At first people were more annoyed than scared but after the second and third announcements, they began to rush the doors. I jumped in with the crowd. We were jammed through a side door and ended up out in the south parking lot. A couple of fat crickets with bullhorns ushered us toward a transit island in the center of the lot. People were asking them what was going on but they wouldn’t say anything.

“I heard it’s a bomb threat,” I said.

“A bomb threat?” said the man next to me.

“Yeah, that’s what I heard a cop say. Bomb threat.”

And it bubbled through conversations, bomb threat, bomb threat, bomb threat, until it pattered out of earshot. Camera crews arrived in trucks and turned on the bright lights. All eyes on the box-mall-church. Police, reporters, shoppers—waiting, hanging on each tick of a second and nothing happened. Not a thing. People got restless. It was perfect. For the second time in an hour I snatched it from them.
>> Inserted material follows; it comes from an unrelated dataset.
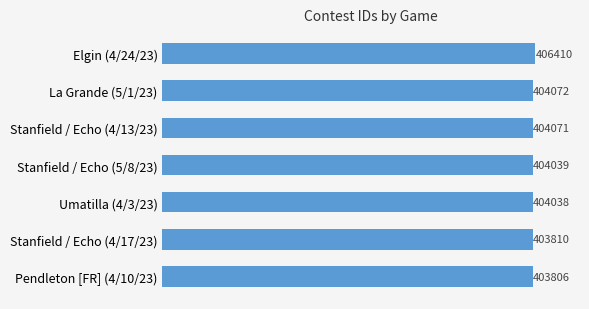

True or false: the data shows 155236 at Pendleton [FR] (4/10/23).

False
Bomb squads were sent in to sweep the mall. Reporters went live with pictures of Rusty, the bomb-sniffing dog and asked viewers to pray for his safety. I didn’t really think the day could get any better. But it did. Once it became clear that the police weren’t going to let anybody back inside the mall and that it wasn’t going to blow up, people began to leave. They got into their cars, thousands of them, but they couldn’t get out of the parking lot. That took too much cooperation. They gridlocked themselves instantly.

I was laughing so hard my jaw hurt. Tears streamed down my face and every time I tried to get a handle on myself and calm down, I lost it again. It was better than being fourteen on mushrooms in a Denny’s. At one point I actually had to sit down. Two hours into the fiasco they declared a city emergency and my ribs were so sore from convulsive laughter that I felt like I’d been beaten. I climbed up onto a ridge of new row housing that overlooked the city. Down below fire trucks and emergency vehicles flashed.
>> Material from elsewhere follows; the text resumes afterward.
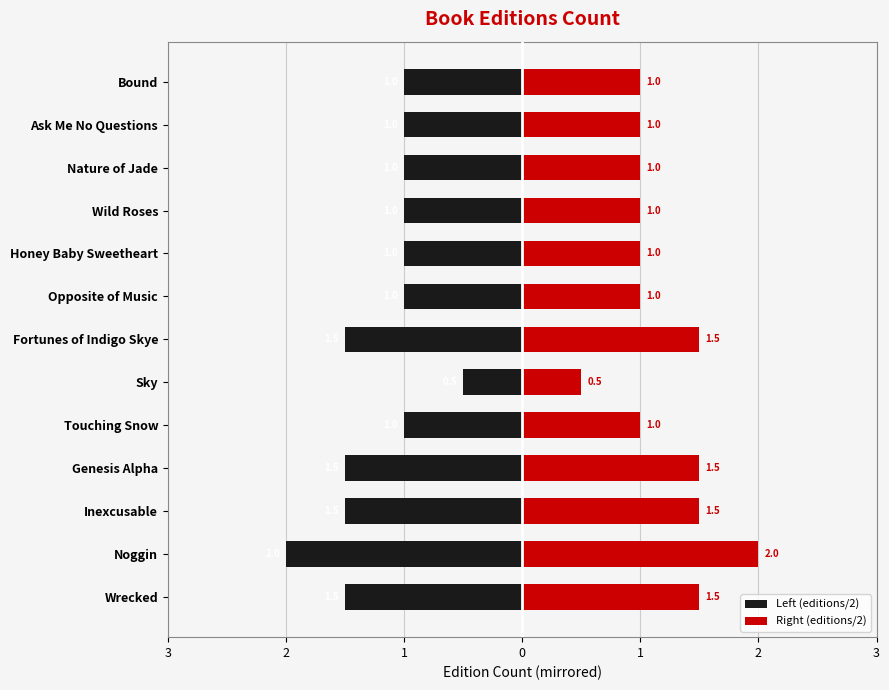

What is the difference between the highest and lowest values at Bound?

2.0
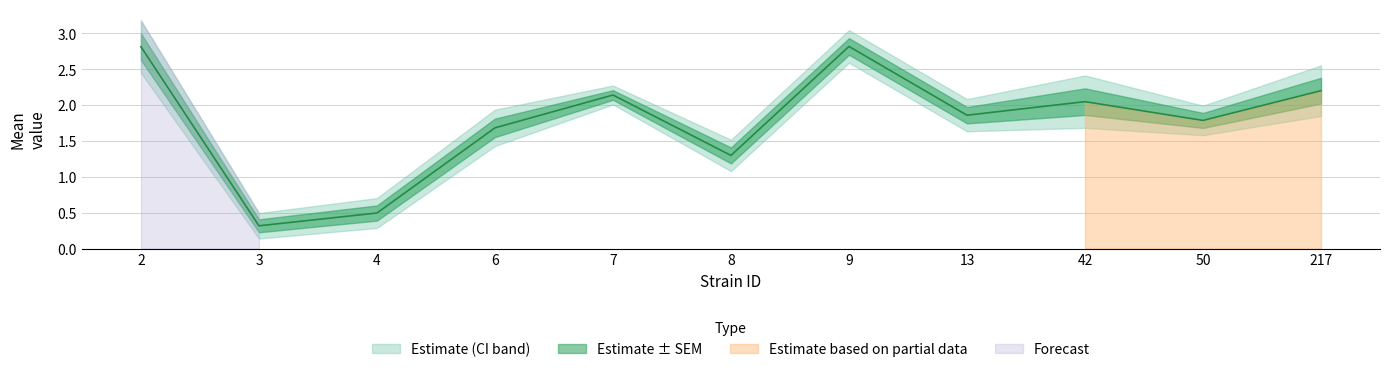

What is the difference between the second highest and minimum values in the lowercl series?

2.3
I lay down on my back in the lifeless dirt and stared at the sky. An hour later the first wave of street lamps went out in the valley. Under the new system they have to be off by 9 PM. I watched the neighborhoods go dark. From above with only the emergency lamps and chain stores visible, the grid system is gone and we are nothing but an aggregate of lights. Each gas station, fast food restaurant or all-night office supply store burns like an orange coal in the dark.

I started to walk. On either side of me were vacant, half-built houses. Their peaked roofs dipped with the angle of the road cut. Everything was wet from light rain but it was more like dew. I wandered through the new streets. I didn’t know what I was doing. I did and I didn’t. If I was really leaving I wanted there to be some kind of record showing exactly which side I was on, even if I was the only one who knew about it. The box-mall-church disappeared as I slipped over the backside of the rise. It had been a remarkable day and I was happy walking in that chilled, acid night.